**EXERCISE INSTRUCTIONS**
Where a line in the material below has the string "SQUARE", please report it.

**DATA RECORDS**

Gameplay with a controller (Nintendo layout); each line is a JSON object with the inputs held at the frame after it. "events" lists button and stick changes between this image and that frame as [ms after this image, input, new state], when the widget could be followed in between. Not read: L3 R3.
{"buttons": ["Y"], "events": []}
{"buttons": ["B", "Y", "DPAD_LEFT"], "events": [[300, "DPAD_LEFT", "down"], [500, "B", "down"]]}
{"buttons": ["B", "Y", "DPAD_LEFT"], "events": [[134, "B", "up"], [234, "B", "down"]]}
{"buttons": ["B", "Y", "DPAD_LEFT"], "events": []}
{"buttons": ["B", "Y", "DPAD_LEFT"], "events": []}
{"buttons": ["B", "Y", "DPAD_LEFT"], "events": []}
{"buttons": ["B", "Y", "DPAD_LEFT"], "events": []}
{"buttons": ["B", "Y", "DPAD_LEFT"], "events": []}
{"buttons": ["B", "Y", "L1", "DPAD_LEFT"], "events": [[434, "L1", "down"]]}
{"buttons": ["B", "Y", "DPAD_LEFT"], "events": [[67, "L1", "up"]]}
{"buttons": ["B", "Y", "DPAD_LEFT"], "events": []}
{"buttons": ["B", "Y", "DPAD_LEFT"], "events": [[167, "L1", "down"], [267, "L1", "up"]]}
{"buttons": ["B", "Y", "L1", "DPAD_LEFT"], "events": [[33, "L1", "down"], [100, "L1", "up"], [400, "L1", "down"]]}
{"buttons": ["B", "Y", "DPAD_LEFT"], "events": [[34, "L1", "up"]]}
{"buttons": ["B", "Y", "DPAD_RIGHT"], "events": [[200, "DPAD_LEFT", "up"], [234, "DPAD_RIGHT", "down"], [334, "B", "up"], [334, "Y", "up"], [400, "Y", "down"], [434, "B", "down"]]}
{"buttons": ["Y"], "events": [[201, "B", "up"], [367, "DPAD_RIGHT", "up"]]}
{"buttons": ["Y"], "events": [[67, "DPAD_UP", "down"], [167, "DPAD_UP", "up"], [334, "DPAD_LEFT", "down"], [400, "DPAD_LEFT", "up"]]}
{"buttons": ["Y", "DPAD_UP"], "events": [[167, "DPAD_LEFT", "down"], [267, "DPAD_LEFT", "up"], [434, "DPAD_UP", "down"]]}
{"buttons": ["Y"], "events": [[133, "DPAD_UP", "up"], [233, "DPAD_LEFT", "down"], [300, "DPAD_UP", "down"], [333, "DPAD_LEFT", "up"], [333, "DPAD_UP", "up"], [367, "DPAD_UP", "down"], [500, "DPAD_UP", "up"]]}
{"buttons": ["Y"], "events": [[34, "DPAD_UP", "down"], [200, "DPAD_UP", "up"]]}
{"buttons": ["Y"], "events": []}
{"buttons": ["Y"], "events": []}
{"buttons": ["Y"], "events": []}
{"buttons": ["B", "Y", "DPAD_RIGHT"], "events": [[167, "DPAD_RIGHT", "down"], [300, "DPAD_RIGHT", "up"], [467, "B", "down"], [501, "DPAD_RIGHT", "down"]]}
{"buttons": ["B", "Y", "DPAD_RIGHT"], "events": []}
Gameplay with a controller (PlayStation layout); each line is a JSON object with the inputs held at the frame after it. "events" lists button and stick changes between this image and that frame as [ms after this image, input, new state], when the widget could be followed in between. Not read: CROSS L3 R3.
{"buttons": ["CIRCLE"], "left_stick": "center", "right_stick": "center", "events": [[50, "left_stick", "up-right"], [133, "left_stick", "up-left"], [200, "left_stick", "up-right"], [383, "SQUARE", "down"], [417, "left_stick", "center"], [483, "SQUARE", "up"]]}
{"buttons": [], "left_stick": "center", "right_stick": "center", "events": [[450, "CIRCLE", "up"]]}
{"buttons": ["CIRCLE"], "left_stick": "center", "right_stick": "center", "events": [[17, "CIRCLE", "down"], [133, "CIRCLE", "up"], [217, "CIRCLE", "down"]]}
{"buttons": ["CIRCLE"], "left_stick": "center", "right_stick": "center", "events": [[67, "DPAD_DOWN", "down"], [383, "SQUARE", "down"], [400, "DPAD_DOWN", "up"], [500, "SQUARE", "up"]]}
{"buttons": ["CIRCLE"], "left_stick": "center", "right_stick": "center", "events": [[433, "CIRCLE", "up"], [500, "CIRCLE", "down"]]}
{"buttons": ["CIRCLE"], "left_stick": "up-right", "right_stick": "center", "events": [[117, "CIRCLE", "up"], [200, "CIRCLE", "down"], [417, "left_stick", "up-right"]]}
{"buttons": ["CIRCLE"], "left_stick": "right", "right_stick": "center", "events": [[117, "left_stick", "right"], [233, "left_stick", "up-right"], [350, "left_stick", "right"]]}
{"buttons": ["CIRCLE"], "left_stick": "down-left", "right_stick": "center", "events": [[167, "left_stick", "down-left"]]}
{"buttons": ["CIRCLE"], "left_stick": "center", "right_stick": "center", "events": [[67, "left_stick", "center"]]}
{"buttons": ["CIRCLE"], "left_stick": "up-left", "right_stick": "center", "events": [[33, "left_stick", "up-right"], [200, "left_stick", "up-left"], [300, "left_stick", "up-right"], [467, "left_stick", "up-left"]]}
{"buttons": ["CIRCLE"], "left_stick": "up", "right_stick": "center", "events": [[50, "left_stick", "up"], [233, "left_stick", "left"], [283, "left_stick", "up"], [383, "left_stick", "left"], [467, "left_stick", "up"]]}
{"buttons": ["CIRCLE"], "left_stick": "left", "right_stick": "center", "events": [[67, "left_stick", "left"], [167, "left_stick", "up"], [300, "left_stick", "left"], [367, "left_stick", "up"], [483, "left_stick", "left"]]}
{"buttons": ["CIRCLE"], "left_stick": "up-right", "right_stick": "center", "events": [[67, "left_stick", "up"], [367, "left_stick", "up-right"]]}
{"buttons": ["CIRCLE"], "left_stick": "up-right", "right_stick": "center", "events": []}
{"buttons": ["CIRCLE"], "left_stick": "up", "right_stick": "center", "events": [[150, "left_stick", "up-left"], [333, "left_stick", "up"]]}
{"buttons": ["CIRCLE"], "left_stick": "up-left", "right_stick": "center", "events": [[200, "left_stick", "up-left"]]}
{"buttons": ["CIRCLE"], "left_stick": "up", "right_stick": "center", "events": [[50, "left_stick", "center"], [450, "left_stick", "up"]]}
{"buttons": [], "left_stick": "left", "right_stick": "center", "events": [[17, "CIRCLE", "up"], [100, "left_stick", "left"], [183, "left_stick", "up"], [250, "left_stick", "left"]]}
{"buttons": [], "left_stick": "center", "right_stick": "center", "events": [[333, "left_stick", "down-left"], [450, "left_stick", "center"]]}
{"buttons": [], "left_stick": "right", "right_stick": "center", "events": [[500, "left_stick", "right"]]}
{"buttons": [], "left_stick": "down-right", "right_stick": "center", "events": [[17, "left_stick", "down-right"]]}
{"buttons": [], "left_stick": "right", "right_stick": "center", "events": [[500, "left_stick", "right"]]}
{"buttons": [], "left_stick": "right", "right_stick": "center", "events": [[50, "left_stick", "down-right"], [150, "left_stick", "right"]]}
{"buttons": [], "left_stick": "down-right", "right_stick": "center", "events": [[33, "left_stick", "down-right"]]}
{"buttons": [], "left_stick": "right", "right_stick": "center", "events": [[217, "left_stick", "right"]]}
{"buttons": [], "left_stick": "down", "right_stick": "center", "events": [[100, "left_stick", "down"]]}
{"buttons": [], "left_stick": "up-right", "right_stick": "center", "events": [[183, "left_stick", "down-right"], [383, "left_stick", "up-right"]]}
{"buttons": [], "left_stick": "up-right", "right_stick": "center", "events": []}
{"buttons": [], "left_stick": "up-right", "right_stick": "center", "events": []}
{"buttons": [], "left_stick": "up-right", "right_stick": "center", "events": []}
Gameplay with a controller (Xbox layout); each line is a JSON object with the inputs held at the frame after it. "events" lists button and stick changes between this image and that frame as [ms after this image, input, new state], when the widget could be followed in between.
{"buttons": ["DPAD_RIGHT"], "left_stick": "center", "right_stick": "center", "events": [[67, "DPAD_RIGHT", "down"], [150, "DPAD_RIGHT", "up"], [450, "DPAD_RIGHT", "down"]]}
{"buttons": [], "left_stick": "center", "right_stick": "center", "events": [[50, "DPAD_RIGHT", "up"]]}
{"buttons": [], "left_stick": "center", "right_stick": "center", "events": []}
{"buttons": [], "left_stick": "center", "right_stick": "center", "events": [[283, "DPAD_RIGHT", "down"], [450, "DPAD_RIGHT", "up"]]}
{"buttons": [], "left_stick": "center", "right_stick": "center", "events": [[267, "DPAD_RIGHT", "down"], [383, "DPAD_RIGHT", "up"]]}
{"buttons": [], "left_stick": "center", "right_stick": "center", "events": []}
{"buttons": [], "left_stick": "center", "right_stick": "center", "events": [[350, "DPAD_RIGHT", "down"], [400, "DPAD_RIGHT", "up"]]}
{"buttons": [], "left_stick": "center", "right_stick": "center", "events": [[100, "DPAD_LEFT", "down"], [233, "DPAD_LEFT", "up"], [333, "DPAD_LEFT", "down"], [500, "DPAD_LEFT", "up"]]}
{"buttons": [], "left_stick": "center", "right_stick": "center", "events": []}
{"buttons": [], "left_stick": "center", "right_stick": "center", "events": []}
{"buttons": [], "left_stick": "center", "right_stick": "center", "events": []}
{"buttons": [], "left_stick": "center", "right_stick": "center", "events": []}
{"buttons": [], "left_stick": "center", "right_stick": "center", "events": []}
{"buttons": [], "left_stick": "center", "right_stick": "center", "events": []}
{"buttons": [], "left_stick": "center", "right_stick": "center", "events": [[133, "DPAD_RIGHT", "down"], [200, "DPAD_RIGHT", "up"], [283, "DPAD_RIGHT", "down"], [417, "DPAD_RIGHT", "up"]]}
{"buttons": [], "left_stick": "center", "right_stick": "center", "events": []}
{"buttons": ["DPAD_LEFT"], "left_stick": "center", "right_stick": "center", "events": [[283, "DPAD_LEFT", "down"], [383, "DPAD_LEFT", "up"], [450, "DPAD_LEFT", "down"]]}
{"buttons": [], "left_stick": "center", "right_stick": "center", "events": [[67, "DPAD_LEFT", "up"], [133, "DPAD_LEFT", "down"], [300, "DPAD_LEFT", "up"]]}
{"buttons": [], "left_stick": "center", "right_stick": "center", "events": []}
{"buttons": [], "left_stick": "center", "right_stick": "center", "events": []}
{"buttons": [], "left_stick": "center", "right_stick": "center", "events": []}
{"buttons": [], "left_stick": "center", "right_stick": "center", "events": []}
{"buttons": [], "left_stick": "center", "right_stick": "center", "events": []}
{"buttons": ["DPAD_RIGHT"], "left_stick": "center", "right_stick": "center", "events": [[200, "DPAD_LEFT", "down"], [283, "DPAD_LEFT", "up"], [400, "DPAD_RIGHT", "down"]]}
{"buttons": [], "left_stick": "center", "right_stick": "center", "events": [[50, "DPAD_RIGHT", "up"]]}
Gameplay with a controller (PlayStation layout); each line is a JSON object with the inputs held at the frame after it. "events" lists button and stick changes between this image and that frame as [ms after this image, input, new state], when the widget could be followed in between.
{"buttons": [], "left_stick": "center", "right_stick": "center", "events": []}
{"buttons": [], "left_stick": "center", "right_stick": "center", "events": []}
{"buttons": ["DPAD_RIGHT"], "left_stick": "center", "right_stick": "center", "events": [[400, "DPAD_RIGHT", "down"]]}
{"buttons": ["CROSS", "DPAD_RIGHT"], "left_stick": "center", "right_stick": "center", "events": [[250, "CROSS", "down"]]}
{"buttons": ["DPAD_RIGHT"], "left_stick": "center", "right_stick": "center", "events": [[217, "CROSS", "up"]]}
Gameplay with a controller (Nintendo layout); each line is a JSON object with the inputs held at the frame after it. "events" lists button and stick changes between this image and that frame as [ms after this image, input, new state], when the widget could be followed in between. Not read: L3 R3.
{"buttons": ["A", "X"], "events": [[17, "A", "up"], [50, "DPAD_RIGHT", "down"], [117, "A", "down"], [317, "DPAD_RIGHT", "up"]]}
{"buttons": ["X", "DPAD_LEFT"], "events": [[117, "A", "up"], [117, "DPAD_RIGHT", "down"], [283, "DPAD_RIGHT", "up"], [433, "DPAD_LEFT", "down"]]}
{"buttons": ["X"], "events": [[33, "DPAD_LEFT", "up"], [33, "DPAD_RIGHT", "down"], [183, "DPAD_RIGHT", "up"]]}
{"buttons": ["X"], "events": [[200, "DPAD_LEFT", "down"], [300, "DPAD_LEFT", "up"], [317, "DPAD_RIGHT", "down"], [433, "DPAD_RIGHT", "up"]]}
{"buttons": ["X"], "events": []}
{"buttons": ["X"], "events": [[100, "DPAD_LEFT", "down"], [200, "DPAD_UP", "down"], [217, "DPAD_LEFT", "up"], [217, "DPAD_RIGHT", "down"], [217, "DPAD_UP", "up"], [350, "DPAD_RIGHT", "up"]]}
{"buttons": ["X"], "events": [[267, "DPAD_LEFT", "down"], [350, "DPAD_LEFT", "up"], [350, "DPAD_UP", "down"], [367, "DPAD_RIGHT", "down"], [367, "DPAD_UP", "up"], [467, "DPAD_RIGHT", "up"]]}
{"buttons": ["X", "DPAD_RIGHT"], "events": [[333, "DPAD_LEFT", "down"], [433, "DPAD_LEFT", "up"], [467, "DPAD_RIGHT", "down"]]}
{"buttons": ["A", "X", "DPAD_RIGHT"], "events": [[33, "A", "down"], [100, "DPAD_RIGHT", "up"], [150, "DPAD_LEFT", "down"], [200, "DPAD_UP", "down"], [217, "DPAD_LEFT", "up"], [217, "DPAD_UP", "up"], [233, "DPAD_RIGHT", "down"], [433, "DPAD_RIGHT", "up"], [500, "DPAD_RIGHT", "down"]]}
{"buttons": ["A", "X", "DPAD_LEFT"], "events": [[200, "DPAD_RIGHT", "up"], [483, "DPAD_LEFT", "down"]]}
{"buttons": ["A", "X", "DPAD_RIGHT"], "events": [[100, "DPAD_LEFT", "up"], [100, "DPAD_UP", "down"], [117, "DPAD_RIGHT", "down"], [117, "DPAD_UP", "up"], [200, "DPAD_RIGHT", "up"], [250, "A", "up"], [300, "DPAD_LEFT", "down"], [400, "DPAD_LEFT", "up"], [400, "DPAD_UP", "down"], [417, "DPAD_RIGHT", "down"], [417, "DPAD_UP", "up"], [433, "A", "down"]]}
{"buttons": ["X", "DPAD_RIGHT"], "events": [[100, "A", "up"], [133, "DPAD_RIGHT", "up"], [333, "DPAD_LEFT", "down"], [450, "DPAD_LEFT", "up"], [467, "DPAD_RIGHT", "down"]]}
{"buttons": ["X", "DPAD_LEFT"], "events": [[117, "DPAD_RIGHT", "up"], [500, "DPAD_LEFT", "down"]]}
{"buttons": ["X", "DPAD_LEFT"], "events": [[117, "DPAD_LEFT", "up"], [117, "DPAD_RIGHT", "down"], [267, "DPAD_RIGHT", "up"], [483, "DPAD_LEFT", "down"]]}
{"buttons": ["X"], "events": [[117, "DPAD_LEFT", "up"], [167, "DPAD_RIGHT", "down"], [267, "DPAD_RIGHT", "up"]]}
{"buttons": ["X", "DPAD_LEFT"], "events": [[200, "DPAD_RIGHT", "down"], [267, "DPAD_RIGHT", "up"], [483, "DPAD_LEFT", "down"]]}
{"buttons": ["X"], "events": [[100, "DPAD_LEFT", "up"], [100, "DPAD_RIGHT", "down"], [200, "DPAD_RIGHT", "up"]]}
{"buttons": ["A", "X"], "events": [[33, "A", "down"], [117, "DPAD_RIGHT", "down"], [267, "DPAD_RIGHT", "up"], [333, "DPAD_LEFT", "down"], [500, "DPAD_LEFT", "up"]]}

**RESPONSE AREA**
{"buttons": ["CIRCLE"], "left_stick": "center", "right_stick": "center", "events": [[50, "left_stick", "up-right"], [133, "left_stick", "up-left"], [200, "left_stick", "up-right"], [383, "SQUARE", "down"], [417, "left_stick", "center"], [483, "SQUARE", "up"]]}
{"buttons": ["CIRCLE"], "left_stick": "center", "right_stick": "center", "events": [[67, "DPAD_DOWN", "down"], [383, "SQUARE", "down"], [400, "DPAD_DOWN", "up"], [500, "SQUARE", "up"]]}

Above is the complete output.